If we put #y=0# or equivalently cover up the term #-3y#, then we get:

#4x=6#

Dividing both sides by #4#, this becomes:

#x = 6/4=3/2#

So the line passes through #(3/2, 0)#

Now we can draw our line through these two intercepts:

graph{(4x-3y-6)(x^2+(y+2)^2-0.005)((x-3/2)^2+y^2-0.005)=0 [-5.17, 4.83, -3.42, 1.58]}

Aug 18, 2017

Refer to the explanation for the process.

Explanation:

Graph:

#4x-3y=6# is the standard form for a linear equation.
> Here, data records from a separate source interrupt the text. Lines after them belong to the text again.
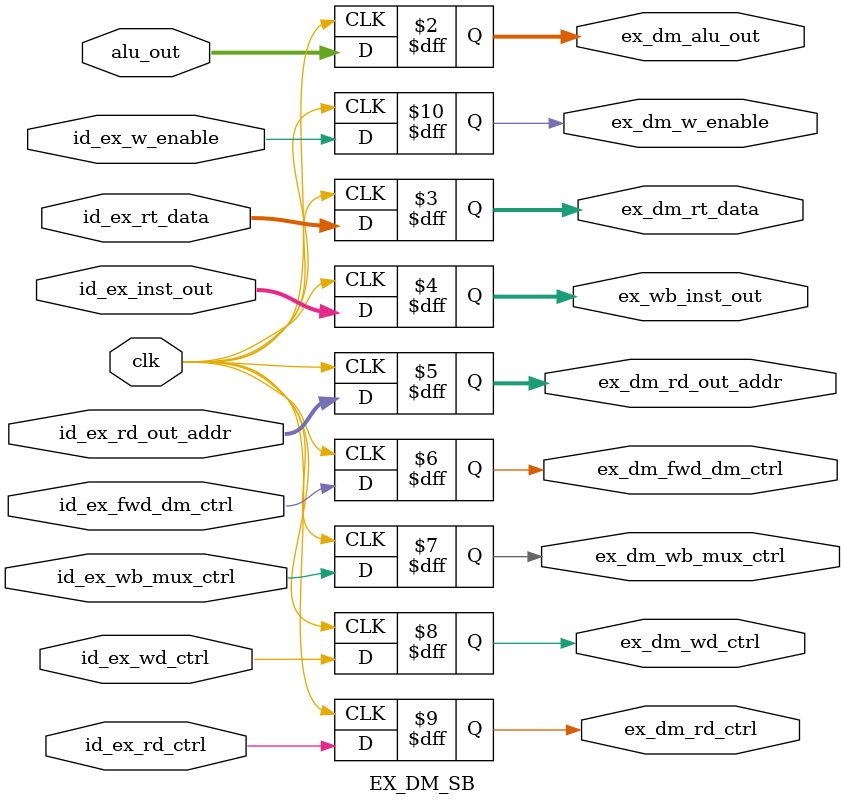
<source format=v>
module EX_DM_SB(input [31:0] alu_out, id_ex_rt_data, id_ex_inst_out, 
input [4:0] id_ex_rd_out_addr,  
input id_ex_fwd_dm_ctrl, id_ex_wb_mux_ctrl, id_ex_wd_ctrl, id_ex_rd_ctrl, id_ex_w_enable, clk, 
output reg [31:0] ex_dm_alu_out, ex_dm_rt_data, ex_wb_inst_out, 
output reg [4:0] ex_dm_rd_out_addr,  
output reg ex_dm_fwd_dm_ctrl, ex_dm_wb_mux_ctrl, ex_dm_wd_ctrl, ex_dm_rd_ctrl, ex_dm_w_enable);

always@(posedge clk)
begin
    ex_dm_alu_out = alu_out;
    ex_dm_rt_data = id_ex_rt_data;
    ex_dm_rd_out_addr = id_ex_rd_out_addr;
    ex_dm_fwd_dm_ctrl = id_ex_fwd_dm_ctrl;
    ex_dm_wb_mux_ctrl = id_ex_wb_mux_ctrl;
    ex_dm_wd_ctrl = id_ex_wd_ctrl;
    ex_dm_rd_ctrl = id_ex_rd_ctrl;
    ex_dm_w_enable = id_ex_w_enable; 
    ex_wb_inst_out = id_ex_inst_out;
end
endmodule

</source>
We can graph it by solving for the x-intercept #(x,0)# and y-intercept #(0,y)#. We only need two points to plot a straight line from a linear equation.

X-Intercept

Set #y=0# and solve for #x#.

#4x-3(0)=6#

#4x=6#

Divide both sides by #4#.

#x=6/4#

Simplify.

#x=3/2#

x-intercept: #(3/2,0)#

Y-Intercept

Set #x=0# and solve for #y#.

#4(0)-3y=6#

#-3y=6#

Divide both sides by #-3#.

#y=-6/3#

Simplify.

#y=-2#

y-intercept: #(0,-2)#

Plot the x- and y-intercepts on a grid and draw a straight line between the points.

graph{4x-3y=6 [-10, 10, -5, 5]}